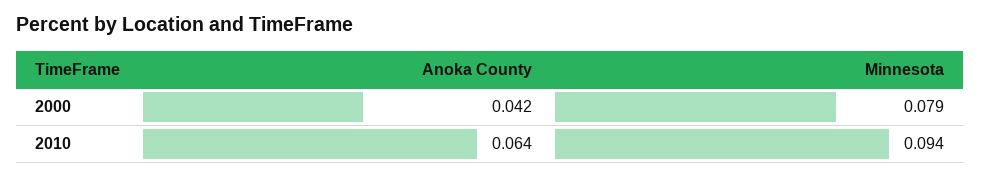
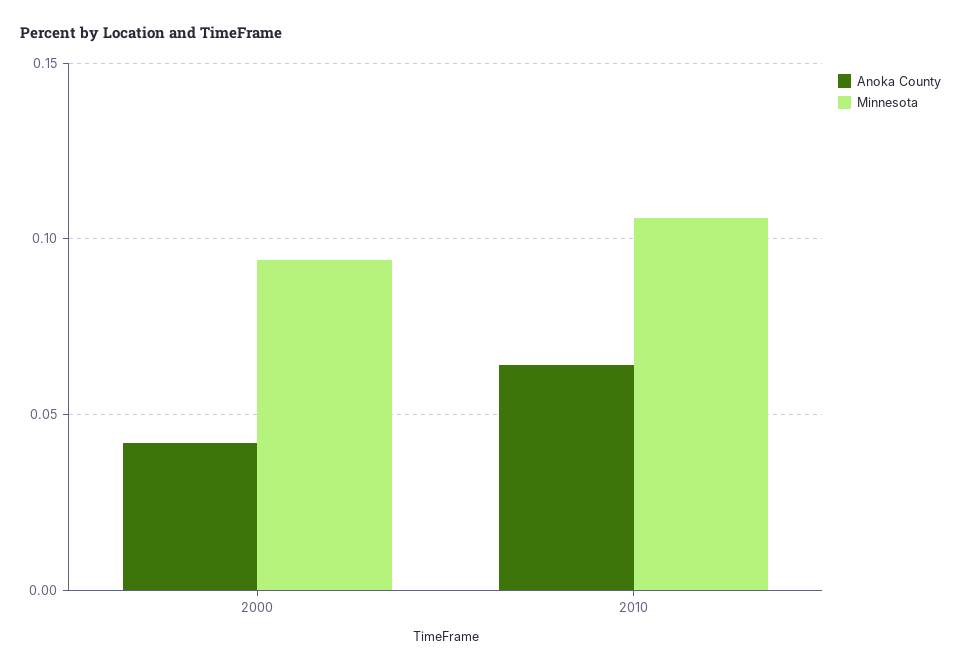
Minnesota, 2000: 0.079 -> 0.095
Minnesota, 2010: 0.094 -> 0.105

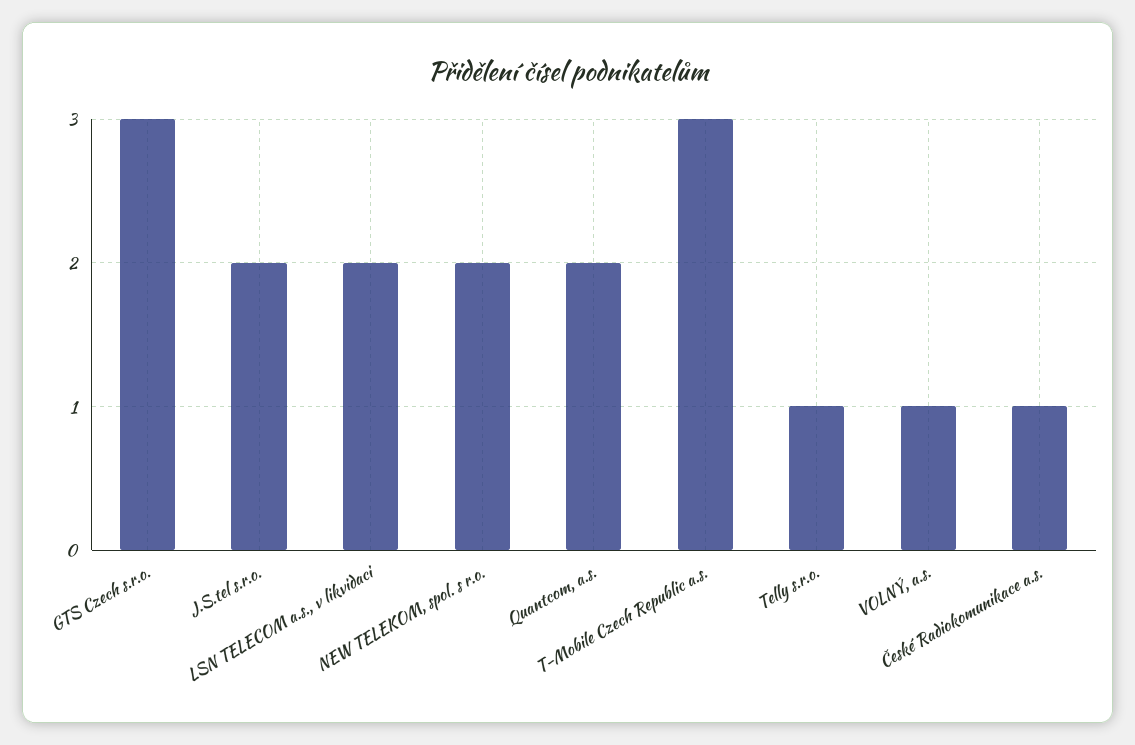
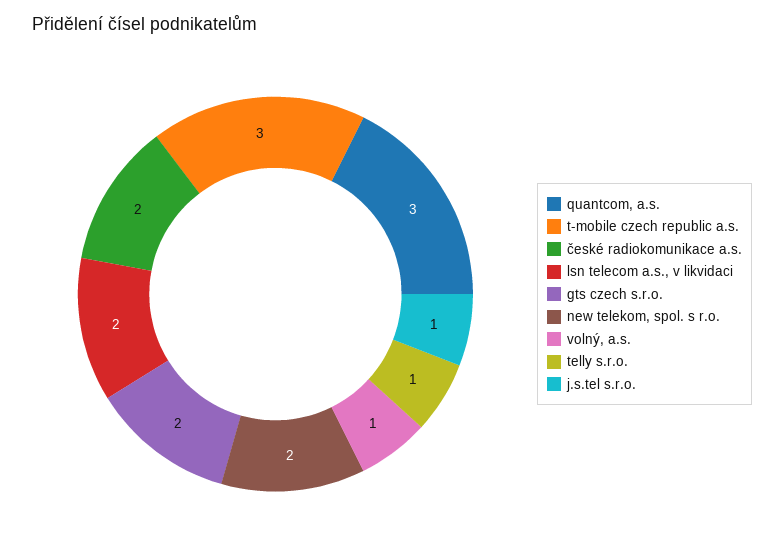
GTS Czech s.r.o.: 3 -> 2
J.S.tel s.r.o.: 2 -> 1
Quantcom, a.s.: 2 -> 3
České Radiokomunikace a.s.: 1 -> 2

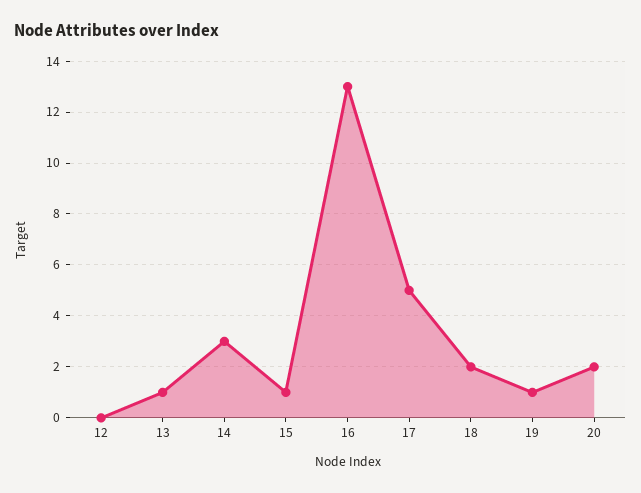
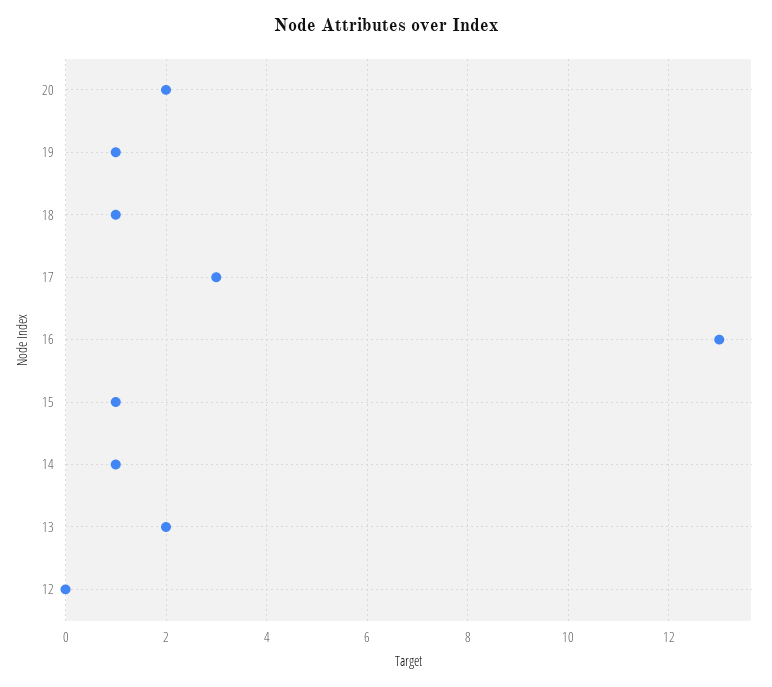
13: 1 -> 2
14: 3 -> 1
17: 5 -> 3
18: 2 -> 1

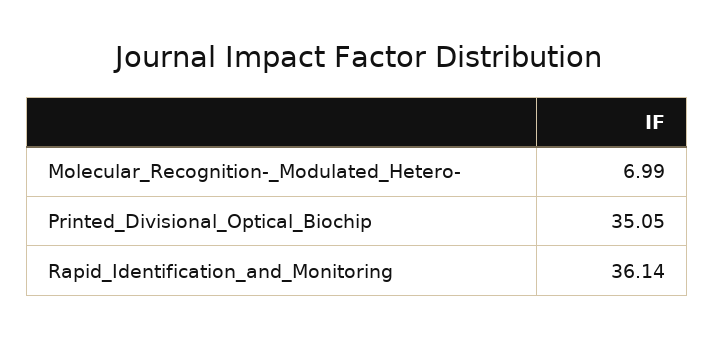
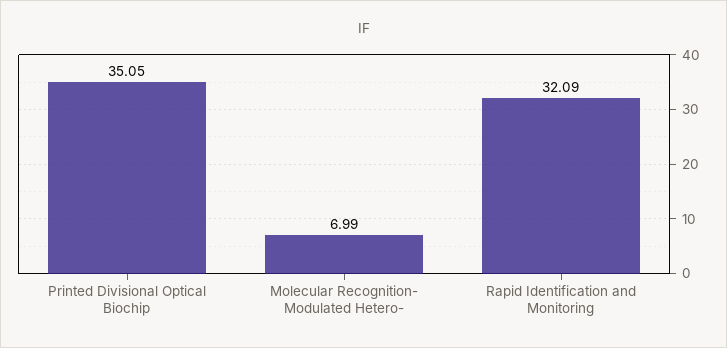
Rapid_Identification_and_Monitoring: 36.14 -> 32.09

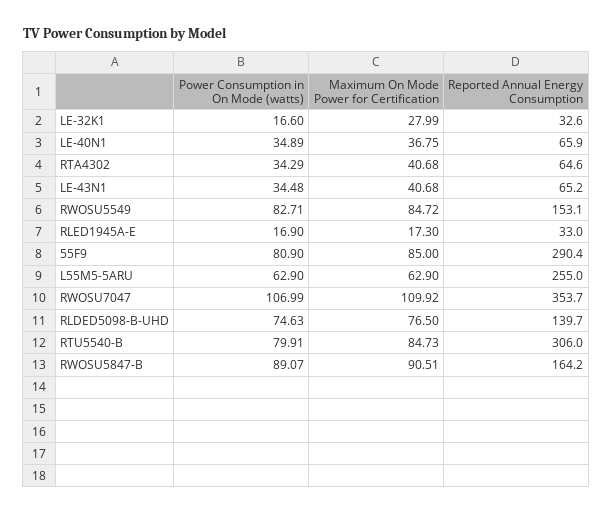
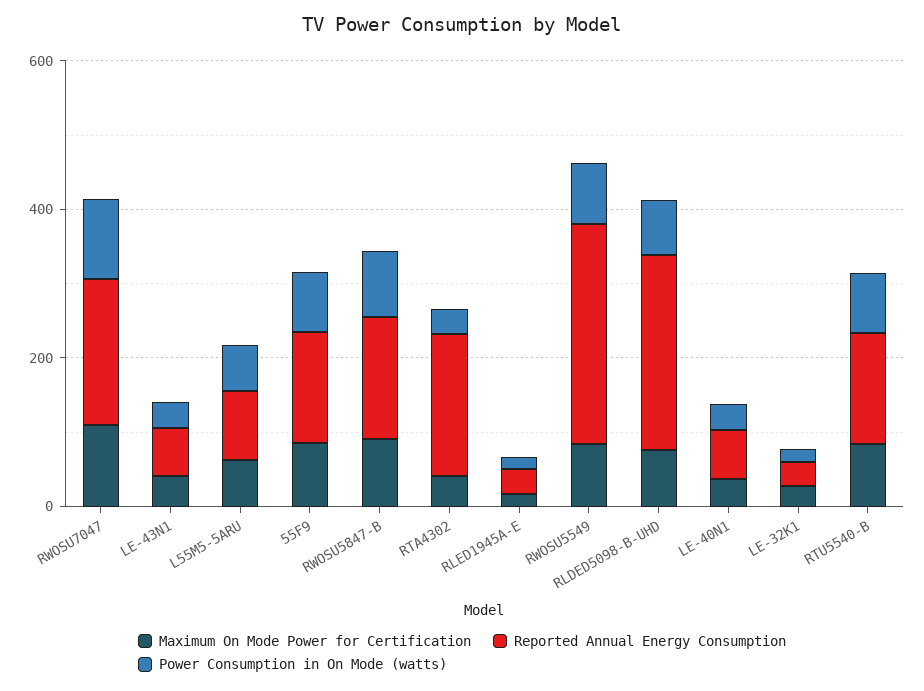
Reported Annual Energy Consumption, RTA4302: 64.6 -> 200
Reported Annual Energy Consumption, RWOSU5549: 153.1 -> 300
Reported Annual Energy Consumption, 55F9: 290.4 -> 150
Reported Annual Energy Consumption, L55M5-5ARU: 255 -> 100
Reported Annual Energy Consumption, RWOSU7047: 353.7 -> 200
Reported Annual Energy Consumption, RLDED5098-B-UHD: 139.7 -> 250
Reported Annual Energy Consumption, RTU5540-B: 306 -> 150

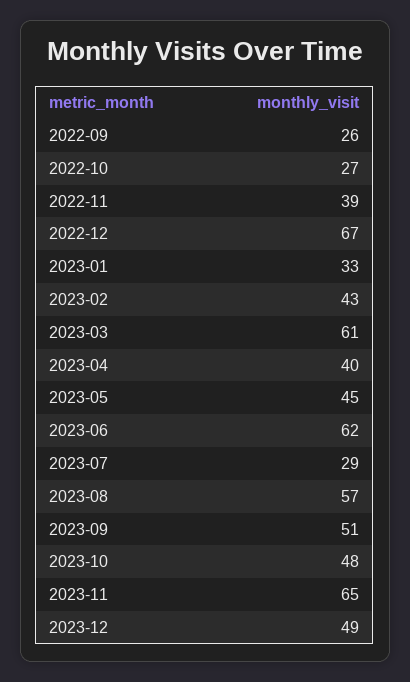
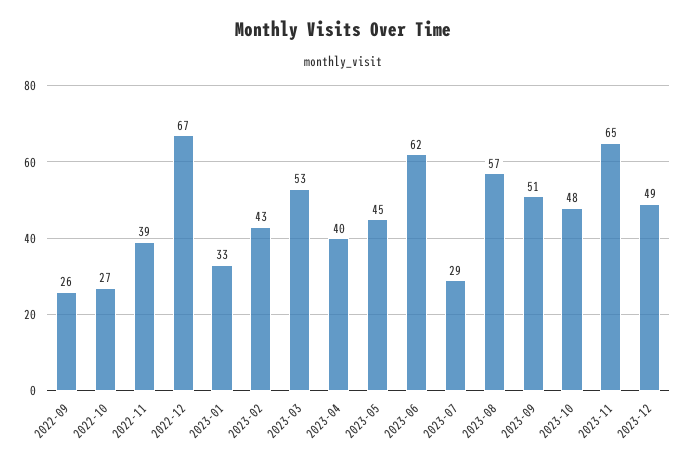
2023-03: 61 -> 53

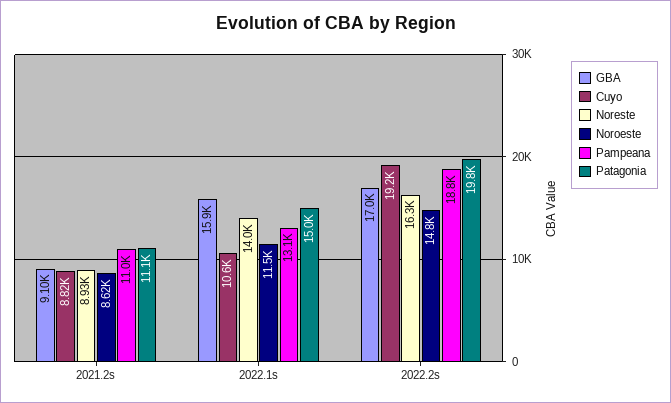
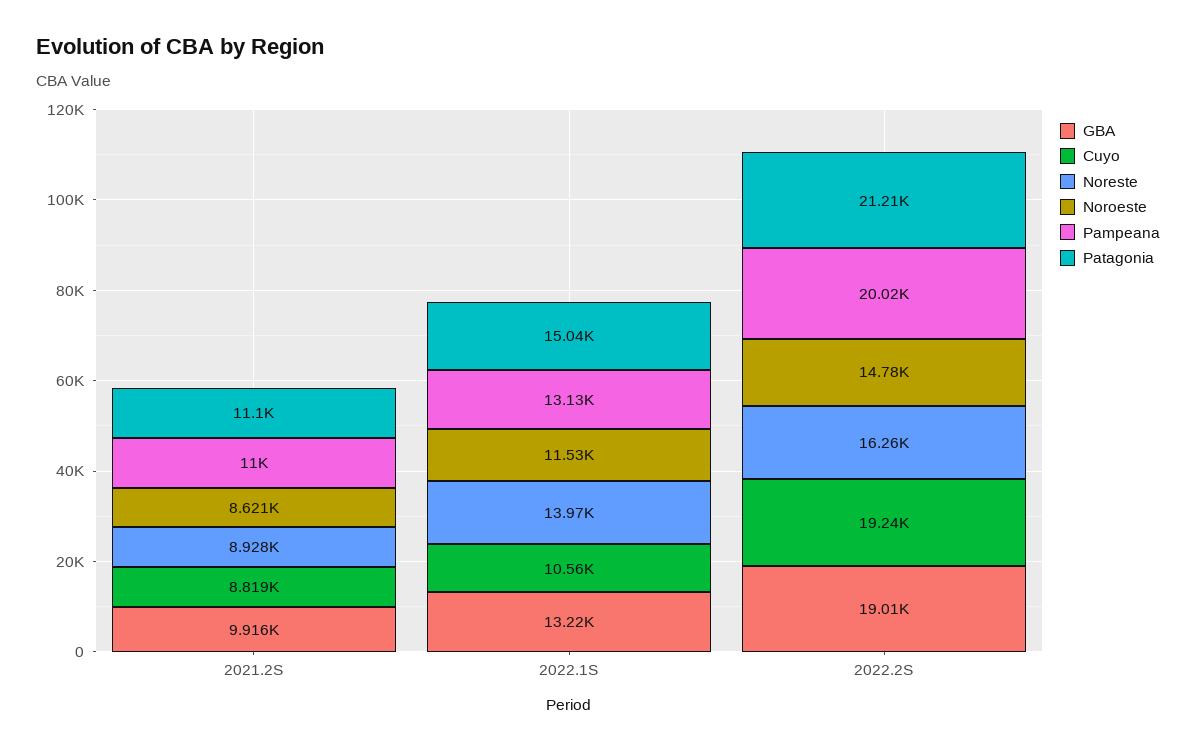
GBA, 2021.2s: 9100 -> 9916
GBA, 2022.1s: 15900 -> 13220
GBA, 2022.2s: 17000 -> 19010
Pampeana, 2022.2s: 18800 -> 20020
Patagonia, 2022.2s: 19800 -> 21210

● What the task requires
Output all of the records word for word, and keep the pictures out of the copy.

● Result of this exercise
Minnesota, 2000: 0.079 -> 0.095
Minnesota, 2010: 0.094 -> 0.105

GTS Czech s.r.o.: 3 -> 2
J.S.tel s.r.o.: 2 -> 1
Quantcom, a.s.: 2 -> 3
České Radiokomunikace a.s.: 1 -> 2

13: 1 -> 2
14: 3 -> 1
17: 5 -> 3
18: 2 -> 1

Rapid_Identification_and_Monitoring: 36.14 -> 32.09

Reported Annual Energy Consumption, RTA4302: 64.6 -> 200
Reported Annual Energy Consumption, RWOSU5549: 153.1 -> 300
Reported Annual Energy Consumption, 55F9: 290.4 -> 150
Reported Annual Energy Consumption, L55M5-5ARU: 255 -> 100
Reported Annual Energy Consumption, RWOSU7047: 353.7 -> 200
Reported Annual Energy Consumption, RLDED5098-B-UHD: 139.7 -> 250
Reported Annual Energy Consumption, RTU5540-B: 306 -> 150

2023-03: 61 -> 53

GBA, 2021.2s: 9100 -> 9916
GBA, 2022.1s: 15900 -> 13220
GBA, 2022.2s: 17000 -> 19010
Pampeana, 2022.2s: 18800 -> 20020
Patagonia, 2022.2s: 19800 -> 21210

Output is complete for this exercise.